(Une suite d'entrées)
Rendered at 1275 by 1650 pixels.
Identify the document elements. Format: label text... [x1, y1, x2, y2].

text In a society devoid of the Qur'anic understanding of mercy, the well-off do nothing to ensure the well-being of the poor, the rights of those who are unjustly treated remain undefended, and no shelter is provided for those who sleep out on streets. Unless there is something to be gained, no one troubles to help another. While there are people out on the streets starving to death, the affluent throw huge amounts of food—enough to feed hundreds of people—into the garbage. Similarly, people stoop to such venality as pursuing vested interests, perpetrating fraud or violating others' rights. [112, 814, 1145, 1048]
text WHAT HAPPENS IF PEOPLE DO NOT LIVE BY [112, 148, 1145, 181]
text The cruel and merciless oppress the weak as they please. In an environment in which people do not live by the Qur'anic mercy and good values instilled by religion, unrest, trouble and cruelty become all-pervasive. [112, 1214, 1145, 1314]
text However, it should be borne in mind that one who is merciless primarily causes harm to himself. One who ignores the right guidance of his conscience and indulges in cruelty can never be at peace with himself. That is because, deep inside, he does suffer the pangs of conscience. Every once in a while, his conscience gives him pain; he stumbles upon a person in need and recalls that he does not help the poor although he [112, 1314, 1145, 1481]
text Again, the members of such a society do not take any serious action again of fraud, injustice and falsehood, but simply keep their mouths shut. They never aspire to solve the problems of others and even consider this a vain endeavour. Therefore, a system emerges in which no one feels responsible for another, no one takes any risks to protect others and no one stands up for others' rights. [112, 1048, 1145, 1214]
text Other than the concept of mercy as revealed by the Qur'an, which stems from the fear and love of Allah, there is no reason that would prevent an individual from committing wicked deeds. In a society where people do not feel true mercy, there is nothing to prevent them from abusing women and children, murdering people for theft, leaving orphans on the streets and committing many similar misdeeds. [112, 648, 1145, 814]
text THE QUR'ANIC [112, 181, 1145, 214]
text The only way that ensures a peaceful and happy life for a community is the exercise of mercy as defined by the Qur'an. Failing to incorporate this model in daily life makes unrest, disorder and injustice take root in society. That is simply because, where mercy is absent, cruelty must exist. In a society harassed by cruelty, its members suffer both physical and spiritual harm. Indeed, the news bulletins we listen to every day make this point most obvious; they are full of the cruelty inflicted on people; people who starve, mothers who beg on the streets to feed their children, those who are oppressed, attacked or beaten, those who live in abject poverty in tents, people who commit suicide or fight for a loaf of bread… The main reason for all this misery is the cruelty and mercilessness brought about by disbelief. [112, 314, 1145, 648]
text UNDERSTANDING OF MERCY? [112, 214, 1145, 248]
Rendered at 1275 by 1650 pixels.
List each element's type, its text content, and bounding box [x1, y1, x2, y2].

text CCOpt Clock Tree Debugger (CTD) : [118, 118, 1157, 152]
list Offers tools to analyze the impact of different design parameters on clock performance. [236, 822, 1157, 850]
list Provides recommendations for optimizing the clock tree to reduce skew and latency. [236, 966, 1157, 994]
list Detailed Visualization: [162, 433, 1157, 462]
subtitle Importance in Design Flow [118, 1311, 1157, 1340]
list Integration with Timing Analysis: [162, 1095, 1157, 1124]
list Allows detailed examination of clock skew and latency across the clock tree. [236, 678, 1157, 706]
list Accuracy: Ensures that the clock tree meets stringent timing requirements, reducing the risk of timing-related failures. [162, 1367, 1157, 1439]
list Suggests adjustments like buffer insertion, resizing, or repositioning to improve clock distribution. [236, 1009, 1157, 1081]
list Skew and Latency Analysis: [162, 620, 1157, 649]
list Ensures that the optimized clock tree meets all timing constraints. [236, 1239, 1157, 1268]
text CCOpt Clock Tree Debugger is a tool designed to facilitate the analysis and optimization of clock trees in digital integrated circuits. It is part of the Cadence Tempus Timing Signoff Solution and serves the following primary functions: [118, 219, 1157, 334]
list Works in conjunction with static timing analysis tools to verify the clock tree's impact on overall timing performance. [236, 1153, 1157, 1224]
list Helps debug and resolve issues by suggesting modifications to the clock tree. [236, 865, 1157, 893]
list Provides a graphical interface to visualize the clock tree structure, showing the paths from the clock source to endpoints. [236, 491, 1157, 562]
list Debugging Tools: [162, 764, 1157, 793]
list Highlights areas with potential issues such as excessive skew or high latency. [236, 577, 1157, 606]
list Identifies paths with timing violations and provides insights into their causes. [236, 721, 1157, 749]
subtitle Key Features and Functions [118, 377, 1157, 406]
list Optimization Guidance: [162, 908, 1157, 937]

À FAIRE >> Recopiez sans aucune modification toutes les lignes des entrées ci-dessus, de la première à la dernière.

RÉPONSE RÉDIGÉE >>
Rendered at 1275 by 1650 pixels.
Identify the document elements. Format: label text... [x1, y1, x2, y2].

text In a society devoid of the Qur'anic understanding of mercy, the well-off do nothing to ensure the well-being of the poor, the rights of those who are unjustly treated remain undefended, and no shelter is provided for those who sleep out on streets. Unless there is something to be gained, no one troubles to help another. While there are people out on the streets starving to death, the affluent throw huge amounts of food—enough to feed hundreds of people—into the garbage. Similarly, people stoop to such venality as pursuing vested interests, perpetrating fraud or violating others' rights. [112, 814, 1145, 1048]
text WHAT HAPPENS IF PEOPLE DO NOT LIVE BY [112, 148, 1145, 181]
text The cruel and merciless oppress the weak as they please. In an environment in which people do not live by the Qur'anic mercy and good values instilled by religion, unrest, trouble and cruelty become all-pervasive. [112, 1214, 1145, 1314]
text However, it should be borne in mind that one who is merciless primarily causes harm to himself. One who ignores the right guidance of his conscience and indulges in cruelty can never be at peace with himself. That is because, deep inside, he does suffer the pangs of conscience. Every once in a while, his conscience gives him pain; he stumbles upon a person in need and recalls that he does not help the poor although he [112, 1314, 1145, 1481]
text Again, the members of such a society do not take any serious action again of fraud, injustice and falsehood, but simply keep their mouths shut. They never aspire to solve the problems of others and even consider this a vain endeavour. Therefore, a system emerges in which no one feels responsible for another, no one takes any risks to protect others and no one stands up for others' rights. [112, 1048, 1145, 1214]
text Other than the concept of mercy as revealed by the Qur'an, which stems from the fear and love of Allah, there is no reason that would prevent an individual from committing wicked deeds. In a society where people do not feel true mercy, there is nothing to prevent them from abusing women and children, murdering people for theft, leaving orphans on the streets and committing many similar misdeeds. [112, 648, 1145, 814]
text THE QUR'ANIC [112, 181, 1145, 214]
text The only way that ensures a peaceful and happy life for a community is the exercise of mercy as defined by the Qur'an. Failing to incorporate this model in daily life makes unrest, disorder and injustice take root in society. That is simply because, where mercy is absent, cruelty must exist. In a society harassed by cruelty, its members suffer both physical and spiritual harm. Indeed, the news bulletins we listen to every day make this point most obvious; they are full of the cruelty inflicted on people; people who starve, mothers who beg on the streets to feed their children, those who are oppressed, attacked or beaten, those who live in abject poverty in tents, people who commit suicide or fight for a loaf of bread… The main reason for all this misery is the cruelty and mercilessness brought about by disbelief. [112, 314, 1145, 648]
text UNDERSTANDING OF MERCY? [112, 214, 1145, 248]
Rendered at 1275 by 1650 pixels.
List each element's type, its text content, and bounding box [x1, y1, x2, y2].

text CCOpt Clock Tree Debugger (CTD) : [118, 118, 1157, 152]
list Offers tools to analyze the impact of different design parameters on clock performance. [236, 822, 1157, 850]
list Provides recommendations for optimizing the clock tree to reduce skew and latency. [236, 966, 1157, 994]
list Detailed Visualization: [162, 433, 1157, 462]
subtitle Importance in Design Flow [118, 1311, 1157, 1340]
list Integration with Timing Analysis: [162, 1095, 1157, 1124]
list Allows detailed examination of clock skew and latency across the clock tree. [236, 678, 1157, 706]
list Accuracy: Ensures that the clock tree meets stringent timing requirements, reducing the risk of timing-related failures. [162, 1367, 1157, 1439]
list Suggests adjustments like buffer insertion, resizing, or repositioning to improve clock distribution. [236, 1009, 1157, 1081]
list Skew and Latency Analysis: [162, 620, 1157, 649]
list Ensures that the optimized clock tree meets all timing constraints. [236, 1239, 1157, 1268]
text CCOpt Clock Tree Debugger is a tool designed to facilitate the analysis and optimization of clock trees in digital integrated circuits. It is part of the Cadence Tempus Timing Signoff Solution and serves the following primary functions: [118, 219, 1157, 334]
list Works in conjunction with static timing analysis tools to verify the clock tree's impact on overall timing performance. [236, 1153, 1157, 1224]
list Helps debug and resolve issues by suggesting modifications to the clock tree. [236, 865, 1157, 893]
list Provides a graphical interface to visualize the clock tree structure, showing the paths from the clock source to endpoints. [236, 491, 1157, 562]
list Debugging Tools: [162, 764, 1157, 793]
list Highlights areas with potential issues such as excessive skew or high latency. [236, 577, 1157, 606]
list Identifies paths with timing violations and provides insights into their causes. [236, 721, 1157, 749]
subtitle Key Features and Functions [118, 377, 1157, 406]
list Optimization Guidance: [162, 908, 1157, 937]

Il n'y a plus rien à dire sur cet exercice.